Nature Cell Biology | 2014
Peijing Zhang; Yongkun Wei; Li Wang; Bisrat G. Debeb; Yuan Yuan; Jinsong Zhang; Jingsong Yuan; Min Wang; Dahu Chen; Yutong Sun; Wendy A. Woodward; Yongqing Liu; Douglas C. Dean; Han Liang; Ye Hu; K. Kian Ang; Mien Chie Hung; Junjie Chen; Li Ma
Epithelial–mesenchymal transition (EMT) is associated with characteristics of breast cancer stem cells, including chemoresistance and radioresistance.

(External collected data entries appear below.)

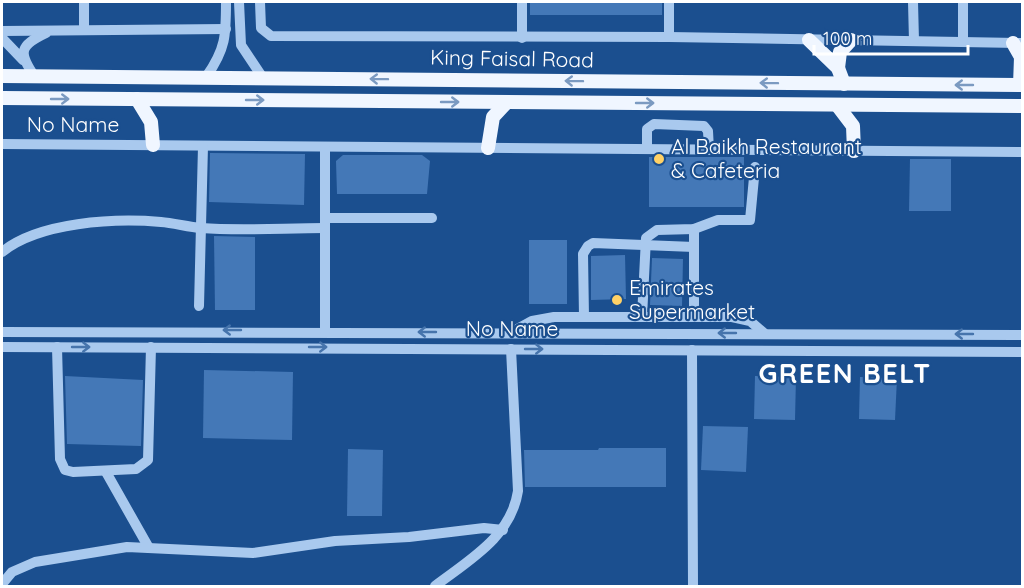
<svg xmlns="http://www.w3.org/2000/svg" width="1024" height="588" font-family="Quicksand,sans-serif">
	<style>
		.building { fill: #4478b7 }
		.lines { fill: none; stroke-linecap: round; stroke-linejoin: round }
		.minor { stroke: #a9c9ee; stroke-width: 10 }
		.major { stroke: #f0f6ff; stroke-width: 14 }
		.oneway { stroke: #7b9ac1 }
		.oneway2 { stroke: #4674ac }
		.poi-dot { fill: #ffd166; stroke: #1b4f8f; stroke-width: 2 }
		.labels { text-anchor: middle; stroke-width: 4.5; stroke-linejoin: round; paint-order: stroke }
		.street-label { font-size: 21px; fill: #fff; stroke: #1b4f8f }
		.poi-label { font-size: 21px; fill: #fff; stroke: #1b4f8f; text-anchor: start }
		.district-label { font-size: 27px; font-weight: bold; letter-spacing: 1.5px; fill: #fff; stroke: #1b4f8f }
	</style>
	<rect width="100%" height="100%" fill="#1b4f8f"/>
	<!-- building -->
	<g class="building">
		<rect x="530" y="2" width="132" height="13"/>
		<path d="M210 153 305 154 304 205 209 202Z"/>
		<path d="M343 155H422L430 161 427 194H337L336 161Z"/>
		<rect x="649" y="157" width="95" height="50"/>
		<path d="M910 159H951V211H909Z"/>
		<path d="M214 236 255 237V310H215Z"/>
		<rect x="529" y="240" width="38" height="64"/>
		<path d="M625 255 626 299 591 300V256Z"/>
		<path d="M652 258 683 259 682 306 650 305Z"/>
		<path d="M204 370 293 372 292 440 203 438Z"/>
		<path d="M65 376 143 380 141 446 67 444Z"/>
		<path d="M755 376 796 377 795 420 754 419Z"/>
		<path d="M860 377 897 378 895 420 859 419Z"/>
		<path d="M703 426 748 427 746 472 701 470Z"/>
		<path d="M599 448H666V487H525L524 450H598Z"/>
		<path d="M348 449 383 450 382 516H347Z"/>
	</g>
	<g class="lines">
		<!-- minor -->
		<g class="minor">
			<path d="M239 2 241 45 263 78"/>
			<path d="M260 2 261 28 271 36 669 37 1022 43"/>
			<path d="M522 2V38"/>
			<path d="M913 2 914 41"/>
			<path d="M963 2V42"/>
			<path d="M84 30V2"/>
			<path d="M2 31 226 29"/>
			<path d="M669 37V2"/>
			<path d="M2 38 23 60"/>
			<path d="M35 77C18 52 19 46 46 33"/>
			<path d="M206 77C226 49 226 35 226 2"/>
			<path d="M2 144 1022 152"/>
			<path d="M647 149V129L654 124 704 126 708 131 709 150"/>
			<path d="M325 218H432"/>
			<path d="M2 252C39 222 114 218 161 222 174 223 188 227 201 228 242 231 284 228 325 228"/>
			<path d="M199 306 203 146"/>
			<path d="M584 317 583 254 588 246 593 243 694 247"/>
			<path d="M642 317 646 238 657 230 694 229 718 220H750L755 167"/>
			<path d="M694 317V229"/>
			<path d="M2 332 1022 335"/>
			<path d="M325 332V147"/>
			<path d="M512 332 532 321 554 317H732L750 321 764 333"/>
			<path d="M2 347 1022 352"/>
			<path d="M57 347 60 459 65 470 73 472 136 469 148 460 151 347"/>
			<path d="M692 350 693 586"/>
			<path d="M106 472 149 548"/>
			<path d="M2 584 12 572 35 562 127 547 253 553 335 541 409 537 484 528 503 530"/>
			<path d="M435 586C469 560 511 537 518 491L511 349"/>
		</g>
		<!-- major -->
		<g class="major">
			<path d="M809 40 838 68 844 84"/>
			<path d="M1013 43 1021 57 1020 85"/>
			<path d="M838 68 840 52 851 40"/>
			<path d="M2 76 1022 85"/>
			<path d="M2 98 1022 106"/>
			<path d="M137 99 151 122 153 145"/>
			<path d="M837 105 853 126 854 151"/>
			<path d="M488 148 493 117 507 102"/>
		</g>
	</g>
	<!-- one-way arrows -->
	<defs><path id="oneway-shaft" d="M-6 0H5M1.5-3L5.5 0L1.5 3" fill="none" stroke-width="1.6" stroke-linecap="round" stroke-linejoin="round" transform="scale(1.5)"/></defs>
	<g class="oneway">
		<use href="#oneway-shaft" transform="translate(379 79) rotate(-179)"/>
		<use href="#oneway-shaft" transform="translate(574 81) rotate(-179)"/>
		<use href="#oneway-shaft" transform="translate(769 83) rotate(-179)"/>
		<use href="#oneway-shaft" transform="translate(964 85) rotate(-180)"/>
		<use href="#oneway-shaft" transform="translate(60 99)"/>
		<use href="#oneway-shaft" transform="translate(255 100)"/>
		<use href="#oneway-shaft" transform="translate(450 102)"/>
		<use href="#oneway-shaft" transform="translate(645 103)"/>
	</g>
	<g class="oneway2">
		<use href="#oneway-shaft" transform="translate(232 330) rotate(-180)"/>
		<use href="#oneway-shaft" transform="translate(427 332) rotate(180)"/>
		<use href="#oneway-shaft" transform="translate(727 333) rotate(-180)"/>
		<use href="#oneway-shaft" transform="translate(964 334) rotate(-180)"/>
		<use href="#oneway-shaft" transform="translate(81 347)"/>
		<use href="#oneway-shaft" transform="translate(318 347)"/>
		<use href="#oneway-shaft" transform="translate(534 349)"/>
	</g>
	<!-- markers -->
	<g class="poi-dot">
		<circle cx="659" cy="159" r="6"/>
		<circle cx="617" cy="300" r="6"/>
	</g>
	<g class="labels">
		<!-- street labels -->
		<g class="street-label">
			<text transform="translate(512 59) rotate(1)" y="7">King Faisal Road</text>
			<text x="73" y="132">No Name</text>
			<text x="512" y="336">No Name</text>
		</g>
		<!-- poi labels -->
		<g class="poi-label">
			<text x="671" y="154">Al Baikh Restaurant<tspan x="671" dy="24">&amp; Cafeteria</tspan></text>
			<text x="629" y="295">Emirates<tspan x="629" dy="24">Supermarket</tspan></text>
		</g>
		<!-- district labels -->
		<g class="district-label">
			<text x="845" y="383">GREEN BELT</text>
		</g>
	</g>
	<!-- border -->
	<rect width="1024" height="588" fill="none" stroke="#ffffff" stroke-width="6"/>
	<!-- scale -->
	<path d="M814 45v9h154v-9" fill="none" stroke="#ffffff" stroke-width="3"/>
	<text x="823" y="45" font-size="18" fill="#ffffff" stroke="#1b4f8f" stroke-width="4.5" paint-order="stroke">100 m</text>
</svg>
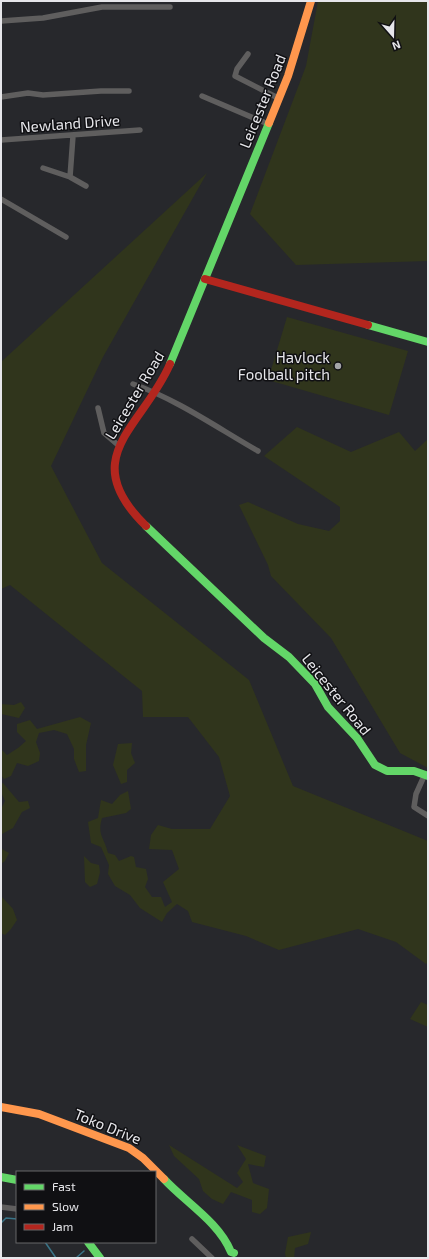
<svg xmlns="http://www.w3.org/2000/svg" width="429" height="1259" viewBox="0 0 429 1259" font-family="'Exo 2',sans-serif">
	<style>
		.green { fill: #30351c }
		.lines { fill: none; stroke-linecap: round; stroke-linejoin: round }
		.stream { stroke: #397488; stroke-width: 1.5 }
		.street { stroke: #5f5e5e; stroke-width: 5.5 }
		.fast { stroke: #63d668; stroke-width: 8 }
		.slow { stroke: #ff974d; stroke-width: 8 }
		.jam { stroke: #b3261e; stroke-width: 8 }
		.poi-dot { fill: #a3a4a8; stroke: #101013; stroke-width: 1.5 }
		.labels { text-anchor: middle; dominant-baseline: central; stroke-width: 3; stroke-linejoin: round; paint-order: stroke }
		.street-label { font-size: 15px; fill: #e6e6ea; stroke: #101013 }
		.poi-label { font-size: 15px; fill: #e6e6ea; stroke: #101013; text-anchor: end }
	</style>
	<rect width="100%" height="100%" fill="#27282c"/>
	<path class="green" d="M 318,1 L 428,1 L 428,261 L 296,265 L 250,214 L 306,66 Z
		M 207,173 L 103,357 L 51,466 L 102,563 L 249,680 L 293,786 L 428,841 L 428,962 L 426,964 L 396,942 L 358,929 L 279,950 L 246,936 L 192,922 L 188,911 L 177,904 L 167,913 L 162,922 L 140,908 L 130,895 L 115,886 L 108,874 L 109,865 L 101,847 L 91,843 L 88,822 L 98,818 L 101,800 L 112,804 L 120,795 L 128,791 L 131,809 L 126,813 L 102,818 C 97,835 104,837 108,853 L 115,855 L 119,861 L 131,856 L 134,857 L 136,867 L 146,869 L 148,879 L 145,887 L 152,897 L 161,897 L 165,907 L 172,902 L 163,882 L 179,869 L 172,850 L 149,849 L 151,835 L 158,825 L 172,829 L 210,829 L 230,796 L 219,757 L 188,717 L 143,717 L 142,691 L 10,585 L 1,589 L 1,362 Z
		M 287,317 L 408,351 L 389,415 L 268,380 Z
		M 297,427 L 351,452 L 399,432 L 415,451 L 428,439 L 428,768 L 400,753 L 331,638 L 271,576 L 268,565 L 239,505 L 248,502 L 298,524 L 329,531 L 340,521 L 340,507 L 264,456 Z
		M 21,702 L 25,708 L 19,718 L 1,714 L 1,704 L 14,705 Z
		M 80,717 L 91,723 L 86,745 L 86,771 L 79,772 L 74,759 L 74,749 L 67,734 L 54,730 L 39,733 L 36,742 L 40,753 L 39,761 L 28,766 L 17,763 L 11,776 L 4,779 L 1,775 L 1,749 L 7,755 L 18,748 L 26,741 L 17,732 L 17,724 L 30,720 L 37,729 Z
		M 132,743 L 131,753 L 135,763 L 127,770 L 127,782 L 121,784 L 113,765 L 118,744 Z
		M 3,783 L 19,802 L 28,801 L 30,808 L 22,812 L 13,828 L 2,834 L 2,849 L 9,853 L 5,861 L 1,864 L 1,809 L 5,801 L 1,792 L 1,784 Z
		M 84,856 L 91,863 L 99,865 L 100,872 L 97,884 L 90,887 L 85,882 Z
		M 1,896 L 13,909 L 17,920 L 11,929 L 5,935 L 1,933 Z
		M 421,1002 L 428,1005 L 428,1027 L 410,1019 Z
		M 169,1145 L 237,1188 L 243,1182 L 237,1173 L 246,1159 L 237,1145 L 266,1156 L 264,1167 L 248,1164 L 253,1183 L 269,1189 L 267,1208 L 260,1214 L 252,1212 L 252,1200 L 231,1192 L 223,1204 L 212,1199 L 203,1191 L 199,1179 L 174,1156 Z
		M 311,1232 L 308,1244 L 295,1248 L 294,1258 L 286,1258 L 285,1253 L 288,1237 Z"/>
	<g class="lines">
		<path class="stream" d="M 1,1223 L 6,1218 L 17,1219
			M 45,1242 L 56,1258
			M 76,1258 L 84,1251"/>
		<path class="street" d="M 1,21 L 43,18 L 102,7 L 170,7
			M 248,54 L 237,69 L 235,76 L 278,98
			M 202,96 L 268,124
			M 1,97 L 28,93 L 43,95 L 101,91 L 129,91
			M 73,136 L 70,177 L 86,186
			M 1,140 L 140,130
			M 43,168 L 70,177
			M 1,199 L 66,237
			M 133,384 C 178,400 216,427 258,451
			M 98,408 L 104,433 L 118,445
			M 425,774 L 416,794 L 414,807 L 428,816
			M 1,1207 L 17,1209
			M 192,1239 L 212,1258"/>
		<path class="fast" d="M 368,325 L 428,342
			M 170,364 L 269,123
			M 146,526 L 264,638 L 289,657 L 315,684 L 328,707 L 357,738 L 375,765 L 387,771 L 414,771 L 428,776
			M 1,1177 L 17,1180
			M 164,1179 C 185,1202 219,1222 231,1252 L 234,1253
			M 88,1242 L 100,1258"/>
		<path class="slow" d="M 269,123 L 288,76 L 311,1
			M 1,1107 L 39,1114 L 129,1148 L 143,1158 L 164,1179"/>
		<path class="jam" d="M 205,279 L 368,325
			M 146,526 C 75,457 143,427 170,364"/>
	</g>
	<circle class="poi-dot" cx="338" cy="366" r="4"/>
	<g class="labels">
		<g class="street-label">
			<text transform="translate(262 101) rotate(-68)">Leicester Road</text>
			<text transform="translate(70 123) rotate(-4)">Newland Drive</text>
			<text transform="translate(134 395) rotate(-59)">Leicester Road</text>
			<text transform="translate(337 694) rotate(51)">Leicester Road</text>
			<text transform="translate(108 1126) rotate(22)">Toko Drive</text>
		</g>
		<g class="poi-label">
			<text x="330" y="357">Havlock<tspan x="330" dy="17">Foolball pitch</tspan></text>
		</g>
	</g>
	<rect width="429" height="1259" fill="none" stroke="#e6e6ea" stroke-width="4"/>
	<rect x="16" y="1171" width="140" height="72" fill="#101013" stroke="#666669"/>
	<rect x="24" y="1184" width="20" height="6" fill="#63d668" stroke="#666669"/>
	<text x="52" y="1191" font-size="12" fill="#e6e6ea">Fast</text>
	<rect x="24" y="1204" width="20" height="6" fill="#ff974d" stroke="#666669"/>
	<text x="52" y="1211" font-size="12" fill="#e6e6ea">Slow</text>
	<rect x="24" y="1224" width="20" height="6" fill="#b3261e" stroke="#666669"/>
	<text x="52" y="1231" font-size="12" fill="#e6e6ea">Jam</text>
	<g transform="translate(393 36) rotate(160)" stroke="#101013" stroke-width="3" paint-order="stroke">
	<path d="M0-3L7 15L0 10L-7 15Z" fill="#e6e6ea"/>
	<text y="-6" font-size="11" font-weight="bold" text-anchor="middle" fill="#e6e6ea">N</text>
	</g>
</svg>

However, it is unclear whether EMT itself or specific EMT regulators play causal roles in these properties. Here we identify an EMT-inducing transcription factor, zinc finger E-box binding homeobox 1 (ZEB1), as a regulator of radiosensitivity and DNA damage response. Radioresistant subpopulations of breast cancer cells derived from ionizing radiation exhibit hyperactivation of the kinase ATM and upregulation of ZEB1, and the latter promotes tumour cell radioresistance in vitro and in vivo. Mechanistically, ATM phosphorylates and stabilizes ZEB1 in response to DNA damage, ZEB1 in turn directly interacts with USP7 and enhances its ability to deubiquitylate and stabilize CHK1, thereby promoting homologous recombination-dependent DNA repair and resistance to radiation. These findings identify ZEB1 as an ATM substrate linking ATM to CHK1 and the mechanism underlying the association between EMT and radioresistance.